Cement Sales Seen Beating Forecast on Property, Infrastructure Boom
Faisal Maliki Baskoro. The Jakarta Globe, Jakarta - 07/11/2011
The country’s cement sales for this year may beat expectations, driven by property and infrastructure projects, according to an industry group.
The Indonesian Cement Association (ASI) said cement sales for 2011 may exceed two previous forecasts. In September, ASI had projected national sales to increase by 10 percent to 44 million tons from 2010. A forecast even earlier this year had put 2011 sales up by 6 percent.
“This year’s target will be exceeded slightly,” said Urip Timuryono, the association’s chairman. “I cannot give the precise number.”
Growing demand in property and infrastructure has helped boost sales, Urip said. Demand from the property sector accounted for about 70 percent of cement sales, with the remainder from infrastructure, he said.
Urip said despite slowing global economic growth and the debt problems affecting members of the euro zone, Indonesia’s economy remained resilient.
As part of Indonesia’s master plan for economic development, the MP3EI, the country has been investing in infrastructure projects such as seaports and toll roads to create jobs and spur growth.
“We have seen aggressive development in the property sector this year and a more aggressive development in infrastructure projects next, thanks in part to the government’s MP3EI,’’ Urip said. “Next year, if we can grow 10 percent, that would be good as we are faced with the global slowdown and euro zone crisis.”

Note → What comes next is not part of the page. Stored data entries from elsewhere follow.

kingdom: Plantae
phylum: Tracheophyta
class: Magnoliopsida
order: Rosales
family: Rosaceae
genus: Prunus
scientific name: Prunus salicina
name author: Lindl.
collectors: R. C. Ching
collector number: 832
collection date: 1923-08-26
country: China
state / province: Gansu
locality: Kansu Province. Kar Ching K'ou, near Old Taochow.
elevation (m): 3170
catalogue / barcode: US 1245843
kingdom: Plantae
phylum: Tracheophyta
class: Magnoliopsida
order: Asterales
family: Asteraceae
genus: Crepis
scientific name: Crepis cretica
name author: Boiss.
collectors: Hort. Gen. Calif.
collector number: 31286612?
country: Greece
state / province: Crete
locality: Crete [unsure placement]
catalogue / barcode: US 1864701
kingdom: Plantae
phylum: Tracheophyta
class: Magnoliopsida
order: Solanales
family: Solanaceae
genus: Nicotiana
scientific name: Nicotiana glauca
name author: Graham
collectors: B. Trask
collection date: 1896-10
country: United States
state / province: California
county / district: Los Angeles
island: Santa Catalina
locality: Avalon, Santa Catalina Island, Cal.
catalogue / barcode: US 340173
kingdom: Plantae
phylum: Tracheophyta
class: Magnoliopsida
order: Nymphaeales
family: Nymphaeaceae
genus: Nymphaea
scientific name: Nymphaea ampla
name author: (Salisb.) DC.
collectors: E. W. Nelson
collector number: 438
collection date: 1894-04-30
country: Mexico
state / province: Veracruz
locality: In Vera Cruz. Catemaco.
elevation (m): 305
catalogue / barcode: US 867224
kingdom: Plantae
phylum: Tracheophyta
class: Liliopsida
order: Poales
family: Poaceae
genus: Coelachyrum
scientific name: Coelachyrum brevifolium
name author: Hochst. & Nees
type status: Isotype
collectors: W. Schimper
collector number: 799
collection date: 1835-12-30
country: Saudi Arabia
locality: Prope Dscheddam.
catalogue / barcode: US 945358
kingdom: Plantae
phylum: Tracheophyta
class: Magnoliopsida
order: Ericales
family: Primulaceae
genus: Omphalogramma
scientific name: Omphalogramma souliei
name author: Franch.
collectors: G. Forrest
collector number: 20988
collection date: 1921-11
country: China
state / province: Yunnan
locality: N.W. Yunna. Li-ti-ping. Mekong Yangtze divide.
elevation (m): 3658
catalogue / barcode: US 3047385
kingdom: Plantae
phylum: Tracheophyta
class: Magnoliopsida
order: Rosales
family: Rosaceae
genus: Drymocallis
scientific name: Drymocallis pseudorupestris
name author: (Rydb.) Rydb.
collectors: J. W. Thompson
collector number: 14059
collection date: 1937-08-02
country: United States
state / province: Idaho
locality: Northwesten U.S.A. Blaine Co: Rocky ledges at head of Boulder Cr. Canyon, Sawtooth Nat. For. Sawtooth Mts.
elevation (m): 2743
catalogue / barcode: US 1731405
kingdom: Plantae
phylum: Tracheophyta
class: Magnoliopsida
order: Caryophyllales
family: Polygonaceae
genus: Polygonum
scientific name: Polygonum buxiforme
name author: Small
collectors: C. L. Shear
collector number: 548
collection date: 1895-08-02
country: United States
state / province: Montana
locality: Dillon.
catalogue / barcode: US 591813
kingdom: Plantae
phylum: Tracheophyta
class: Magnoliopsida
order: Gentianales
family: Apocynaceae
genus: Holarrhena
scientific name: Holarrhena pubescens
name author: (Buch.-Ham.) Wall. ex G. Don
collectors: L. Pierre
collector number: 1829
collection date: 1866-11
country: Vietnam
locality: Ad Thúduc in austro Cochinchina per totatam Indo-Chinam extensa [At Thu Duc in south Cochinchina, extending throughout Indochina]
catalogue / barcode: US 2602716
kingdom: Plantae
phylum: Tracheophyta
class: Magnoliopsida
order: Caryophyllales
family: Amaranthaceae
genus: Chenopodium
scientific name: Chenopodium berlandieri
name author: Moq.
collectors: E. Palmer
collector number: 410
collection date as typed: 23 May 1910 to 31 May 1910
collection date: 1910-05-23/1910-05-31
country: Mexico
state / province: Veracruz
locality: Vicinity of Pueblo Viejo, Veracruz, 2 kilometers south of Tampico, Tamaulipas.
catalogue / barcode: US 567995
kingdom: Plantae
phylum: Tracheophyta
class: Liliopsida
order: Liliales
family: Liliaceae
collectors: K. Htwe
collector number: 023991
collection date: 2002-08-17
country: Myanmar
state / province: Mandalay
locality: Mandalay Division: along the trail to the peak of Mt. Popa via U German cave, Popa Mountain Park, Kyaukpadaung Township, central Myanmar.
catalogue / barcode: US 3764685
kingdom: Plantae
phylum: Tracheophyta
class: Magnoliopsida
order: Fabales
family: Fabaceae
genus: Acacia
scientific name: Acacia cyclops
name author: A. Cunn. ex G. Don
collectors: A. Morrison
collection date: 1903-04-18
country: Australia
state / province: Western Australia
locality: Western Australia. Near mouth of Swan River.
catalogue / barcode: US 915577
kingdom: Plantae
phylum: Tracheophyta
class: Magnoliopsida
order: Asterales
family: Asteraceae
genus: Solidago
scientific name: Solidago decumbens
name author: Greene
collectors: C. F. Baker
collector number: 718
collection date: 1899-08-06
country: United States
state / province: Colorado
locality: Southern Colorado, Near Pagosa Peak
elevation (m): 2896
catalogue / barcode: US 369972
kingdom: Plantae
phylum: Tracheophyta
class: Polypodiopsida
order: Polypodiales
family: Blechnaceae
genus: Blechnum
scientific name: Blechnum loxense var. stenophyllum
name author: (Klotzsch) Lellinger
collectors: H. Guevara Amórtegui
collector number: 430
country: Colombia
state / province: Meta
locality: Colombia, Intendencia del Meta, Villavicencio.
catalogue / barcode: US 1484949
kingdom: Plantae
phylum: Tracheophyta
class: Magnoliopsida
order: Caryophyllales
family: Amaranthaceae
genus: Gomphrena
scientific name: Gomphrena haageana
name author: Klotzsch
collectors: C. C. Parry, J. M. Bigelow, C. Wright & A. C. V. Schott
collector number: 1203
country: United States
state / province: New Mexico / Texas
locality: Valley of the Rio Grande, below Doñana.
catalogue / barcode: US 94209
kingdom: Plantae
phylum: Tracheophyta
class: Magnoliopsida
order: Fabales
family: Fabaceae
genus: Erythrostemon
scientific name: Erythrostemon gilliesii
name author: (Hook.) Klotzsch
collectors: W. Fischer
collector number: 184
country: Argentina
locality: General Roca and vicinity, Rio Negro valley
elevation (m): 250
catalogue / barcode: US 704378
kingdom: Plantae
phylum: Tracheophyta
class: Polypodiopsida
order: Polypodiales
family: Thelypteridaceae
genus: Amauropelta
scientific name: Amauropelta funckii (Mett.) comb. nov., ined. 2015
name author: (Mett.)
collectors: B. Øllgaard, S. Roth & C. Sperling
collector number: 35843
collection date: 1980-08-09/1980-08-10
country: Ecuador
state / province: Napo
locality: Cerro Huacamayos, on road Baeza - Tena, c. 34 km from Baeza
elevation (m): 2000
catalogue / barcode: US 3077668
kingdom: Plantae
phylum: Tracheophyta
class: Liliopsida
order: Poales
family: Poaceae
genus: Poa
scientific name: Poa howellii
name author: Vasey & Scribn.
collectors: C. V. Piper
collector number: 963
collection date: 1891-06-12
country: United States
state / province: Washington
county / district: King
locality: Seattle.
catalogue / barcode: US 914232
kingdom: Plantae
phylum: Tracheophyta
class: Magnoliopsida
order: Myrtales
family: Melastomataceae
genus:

Under the master plan, the government grouped the country into six regional economic development corridors with total projected investments of Rp 3.348 trillion ($374 million).
The plan is part of the country’s efforts to become the world’s 12th-largest economy by 2025. Last year, Indonesia was the world’s 17th-largest economy.
Some cement makers have announced expansion plans going forward, Urip said.
Germany’s HeidelbergCement plans to invest $500 million to build a plant in Pati, Central Java. State-owned Semen Gresik, the country’s largest cement maker, announced earlier that it was planning to build new plants.
Dwi Sutjipto, president director of Semen Gresik, said in September that the company was building two new plants, one in East Java and another in South Sulawesi. The two factories will have a combined annual production capacity of five million tons, Sutjipto said at the time.
Echoing Urip’s optimism, shares of Semen Gresik rose 2.2 percent to Rp 9,450 on the Indonesia Stock Exchange on Monday, while HeidelbergCement was up 2.9 percent to Rp 15,950.